* [Tarea requerida 1]: Por favor, indica si cada afirmación concuerda con el texto sobre García Calvo y las drogas, respondiendo sí o no y citando literalmente las palabras decisivas: (a) al menos cuatro de los Ácratas murieron por causas derivadas de la heroína; (b) García Calvo creía en una confabulación policial para introducir la droga en los barrios obreros; (c) el artículo de abril de 2011 apareció en El País.
* [Tarea requerida 2]: Según el texto sobre García Calvo y las drogas, ¿cómo habían funcionado las drogas en opinión del filósofo?

* [Página]:
◆ ◆ ◆ ◆ ◆

Porque al final, qué remedio, “salías de ello”, regresabas a la Realidad: “Por aquel rincón ya vuelve el Tiempo, decrépito, sin fuerzas apenas para hacer mal, Inquisidor paralítico deslizándose en su sillón de ruedas”.
“El vacío lleva a la droga y la droga aumenta el vacío”
Una vez apagado el último rescoldo de los levantamientos sesenteros, cuando ya la marea se había apaciguado para dar paso a la monótona previsibilidad de una piscina de olas, las reflexiones de Agustín sobre las drogas cambiaron de tono. Para García Calvo, en esta nueva fase de restauración y euforia consumista, el uso de drogas ya no era una puerta abierta a la inteligencia, sino un triste consuelo a la alienación cotidiana. Las drogas habían funcionado, según el filósofo, como “uno de los modos de reintegración al Orden del pronunciamiento estudiantil”.
A eso hay que añadirle que la heroína –la “droga heroica,”, los “orgasmos de jeringa”– ocasionó “desastres entre amigos y hasta muertes”. Del grupo de los Ácratas, los estudiantes y discípulos de Agustín que participaron en los desórdenes del 67-68, al menos cuatro murieron en los años siguientes por causas derivadas del consumo de heroína (SIDA, sobredosis), y otra más, tras intentar suicidarse durante un colocón de LSD y anfetaminas, se hizo seguidora de un gurú hinduista.
Esta idea de que la heroína había contribuido al amansamiento de las ansias rebeldes acompañó a Agustín hasta el final de sus días. Cabe aclarar que no cayó nunca en el discurso conspiratorio, tan caro a la izquierda abertzale, que imaginaba una confabulación policial y gubernamental para introducir la droga en los barrios obreros. El filósofo, más astuto que los gudaris, veía la expansión de la heroína como una expresión más del nuevo signo de los tiempos: el vacío y la desilusión que sucedieron a la gran alegría de los 60 dieron lugar a la dedicación a la droga. Lo explicaba así en un artículo publicado en La Razón en abril de 2011:
“Es el aburrimiento de la vida ordenada, el tiempo vacío, lo que invita a las drogas, no ya para diversión, sino más: gracias al deshilvanamiento de las ataduras (‘los nervios’) que la química consigue se vive más, de veras, se descubren sensaciones que bajo el régimen estaban agarrotadas; y luego, al volver a la normalidad, la hacen sentir más vacía y mísera. O sea, que el vacío lleva a la droga y la droga aumenta el vacío hasta el casi todo”.

◆ ◆ ◆ ◆ ◆

* [Extractos de datos]:
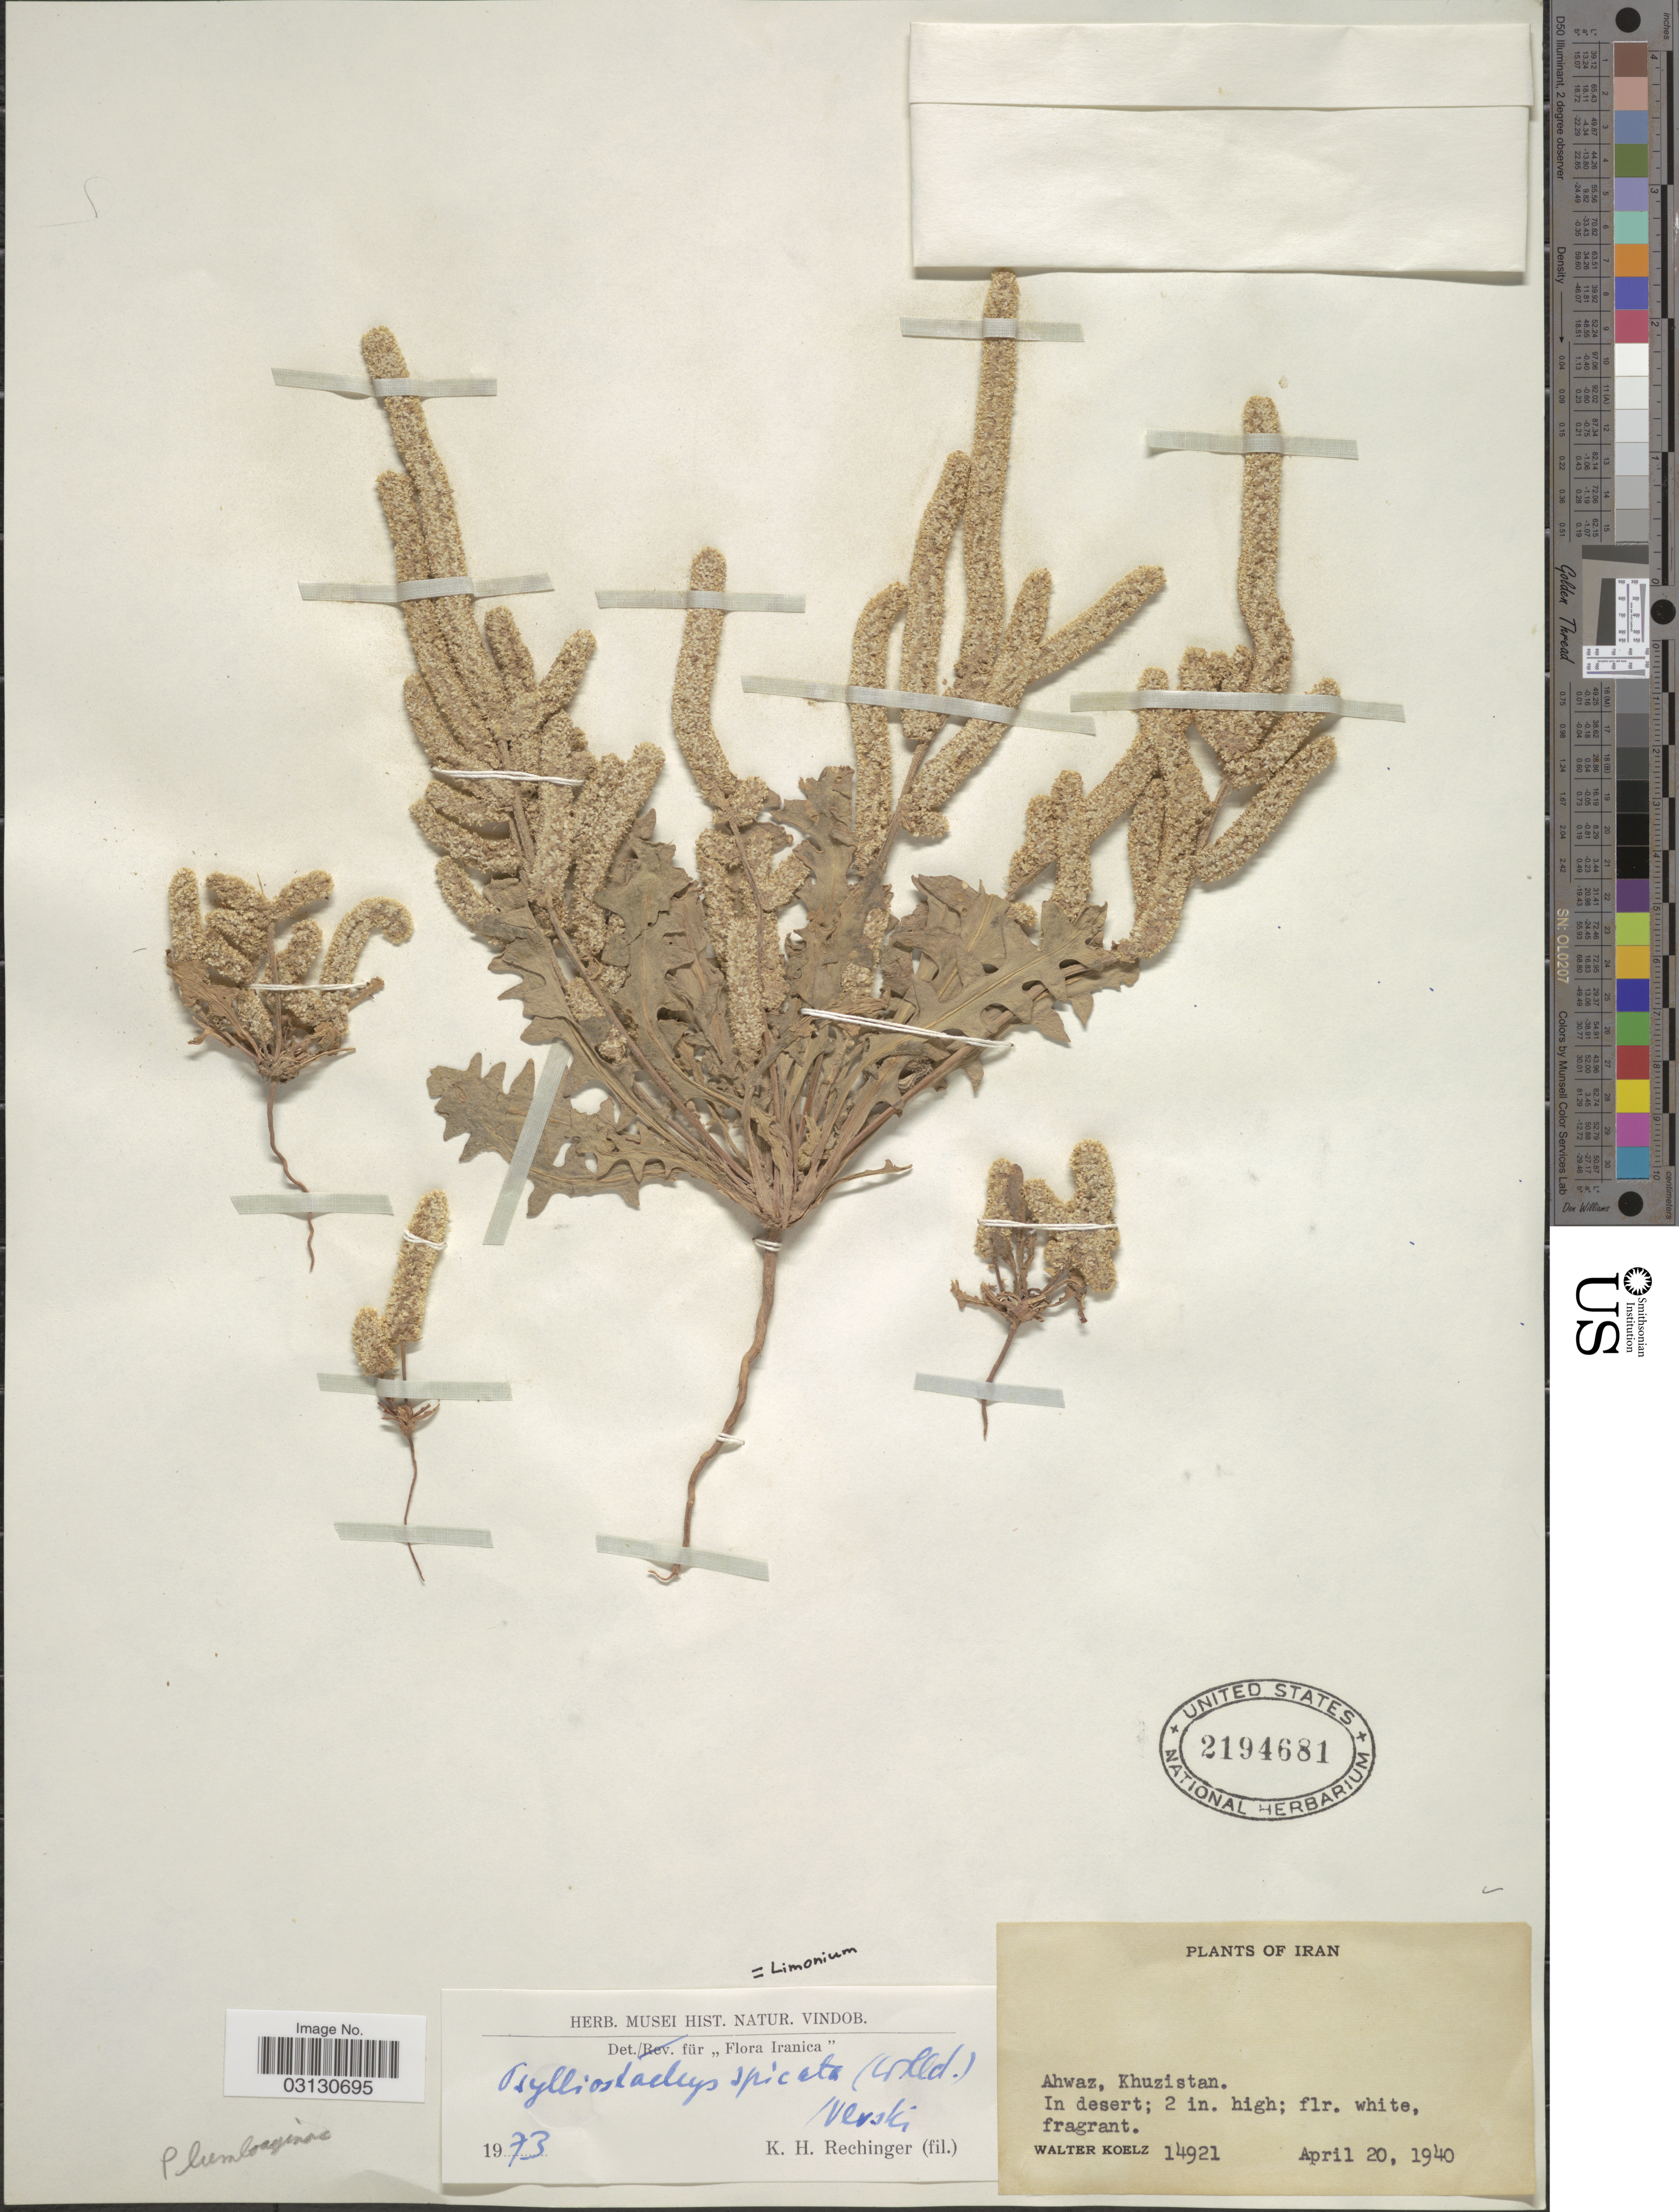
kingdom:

◆ ◆ ◆ ◆ ◆

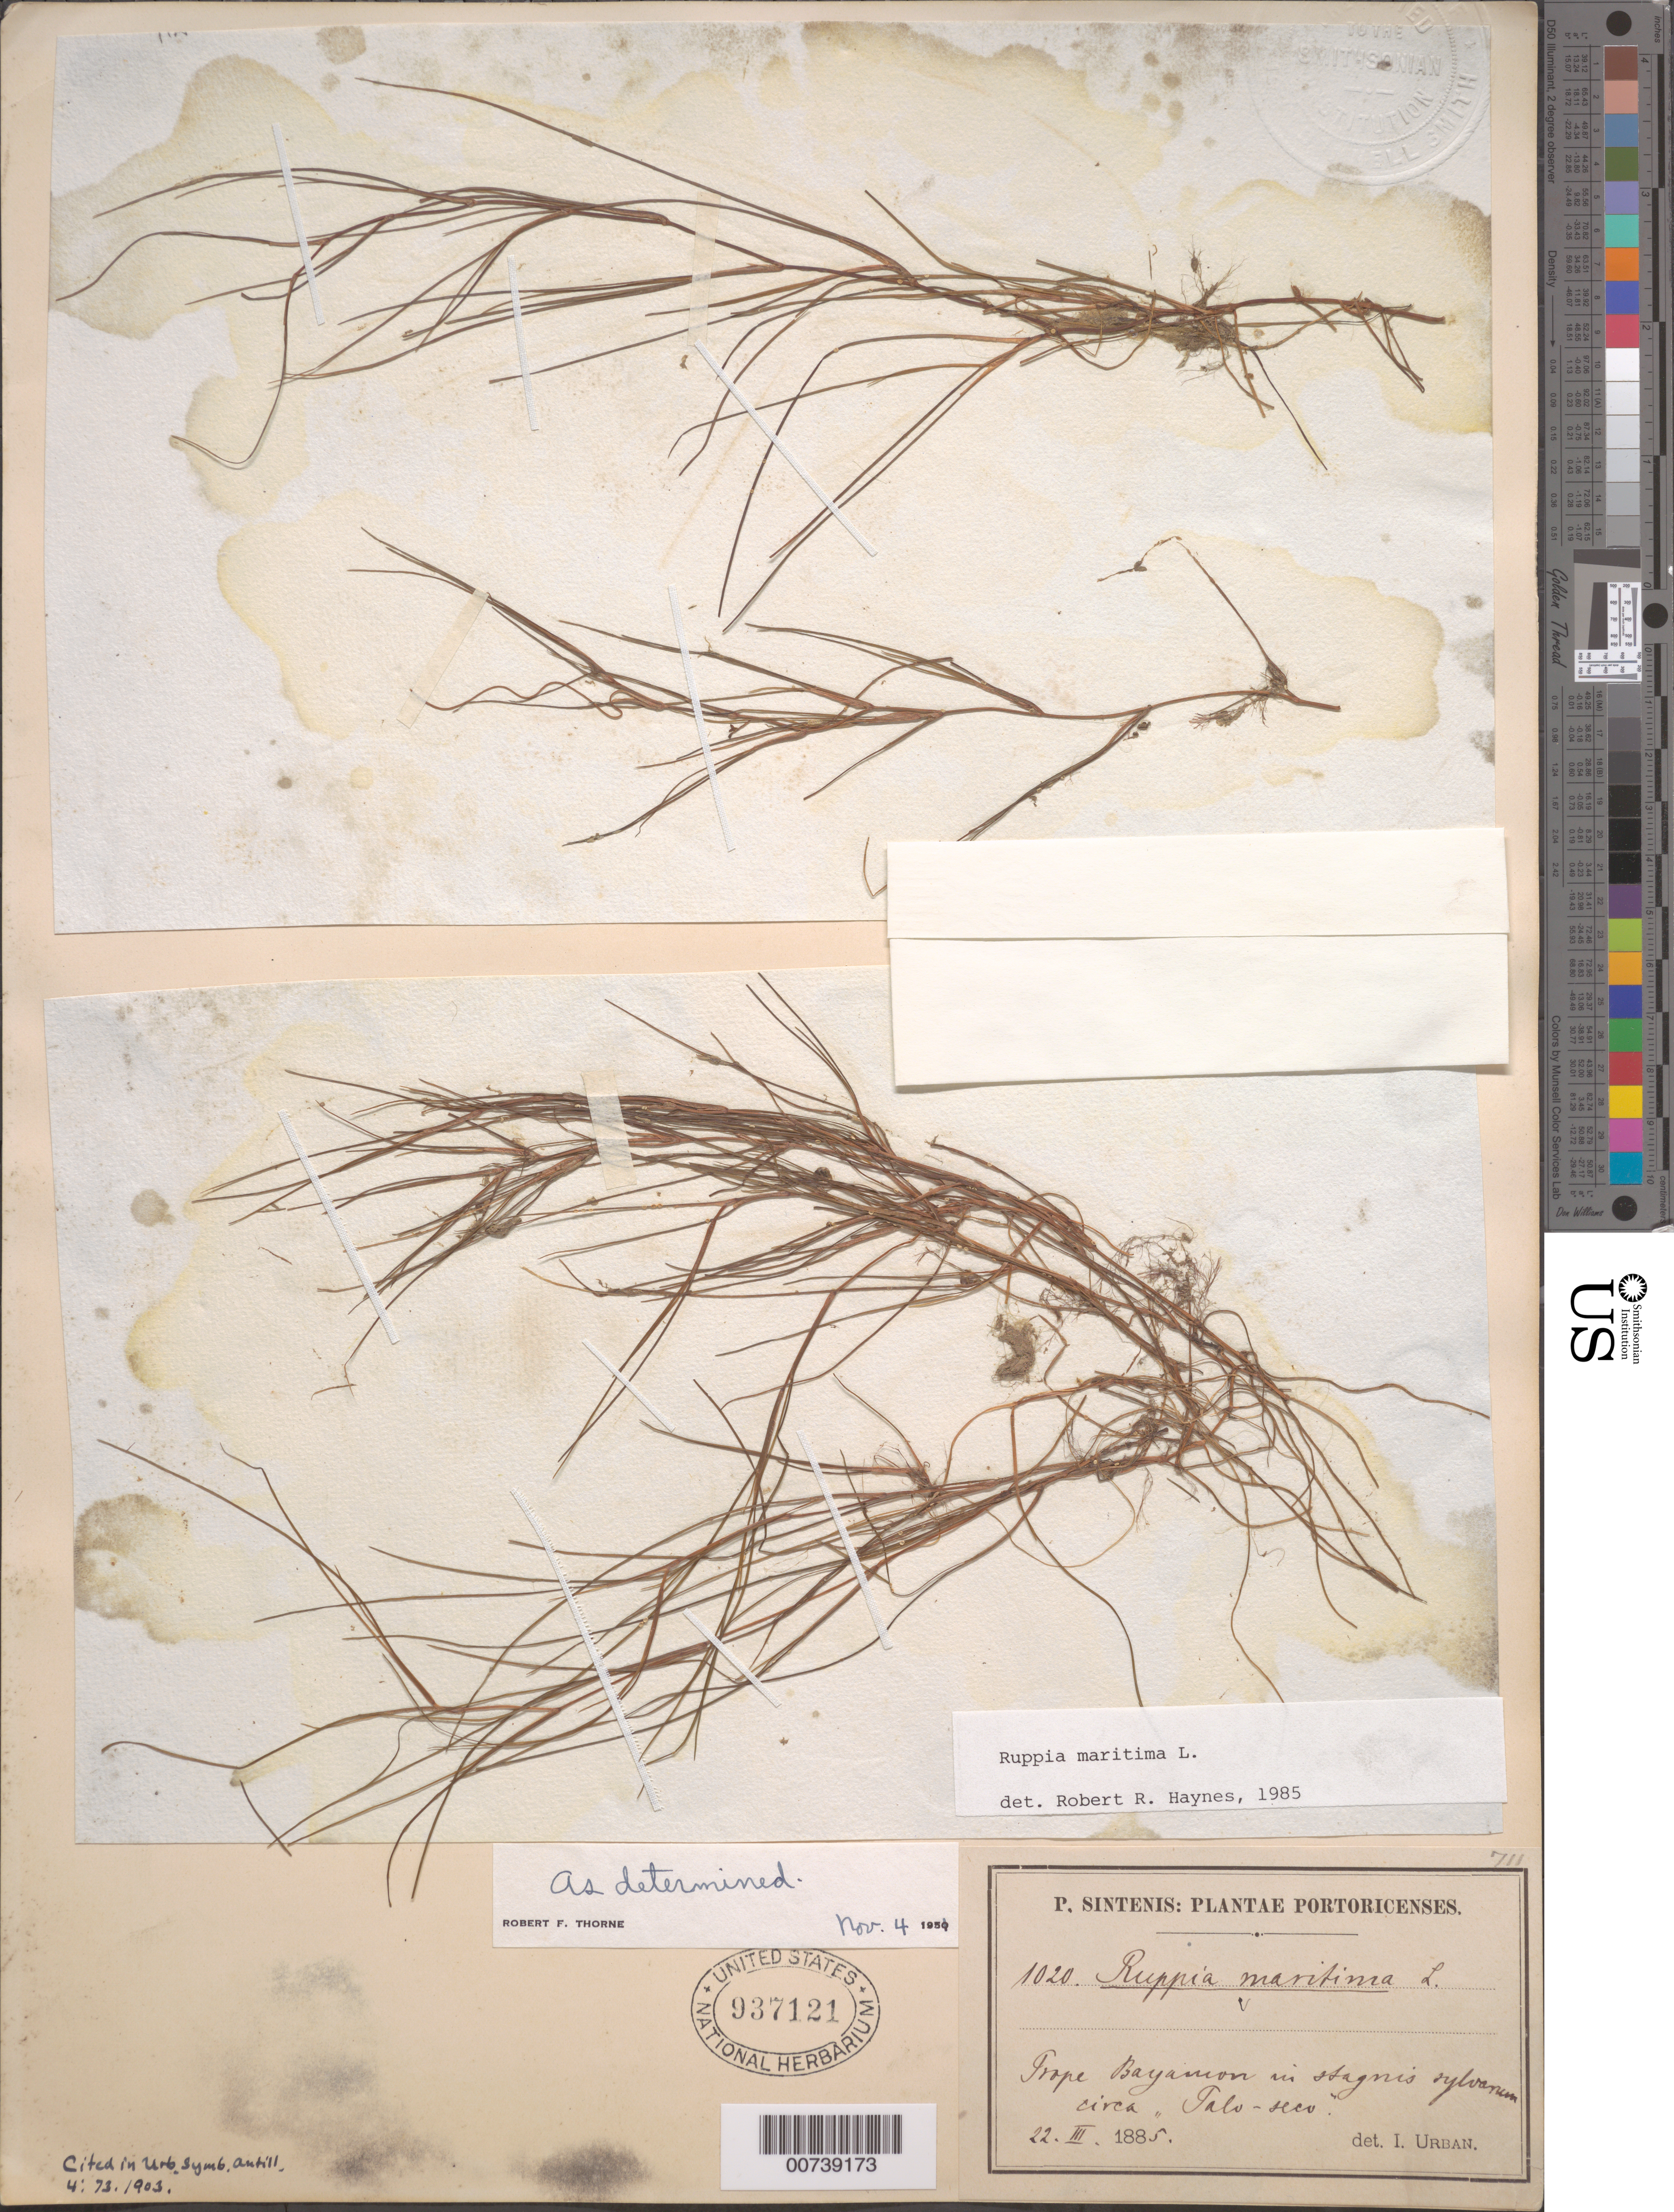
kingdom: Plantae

◆ ◆ ◆ ◆ ◆

* [Solución desarrollada 1]:
(a) Sí: "al menos cuatro murieron en los años siguientes por causas derivadas del consumo de heroína".
(b) No: "no cayó nunca en el discurso conspiratorio".
(c) No: "publicado en La Razón en abril de 2011".

* [Solución desarrollada 2]: Como "uno de los modos de reintegración al Orden del pronunciamiento estudiantil".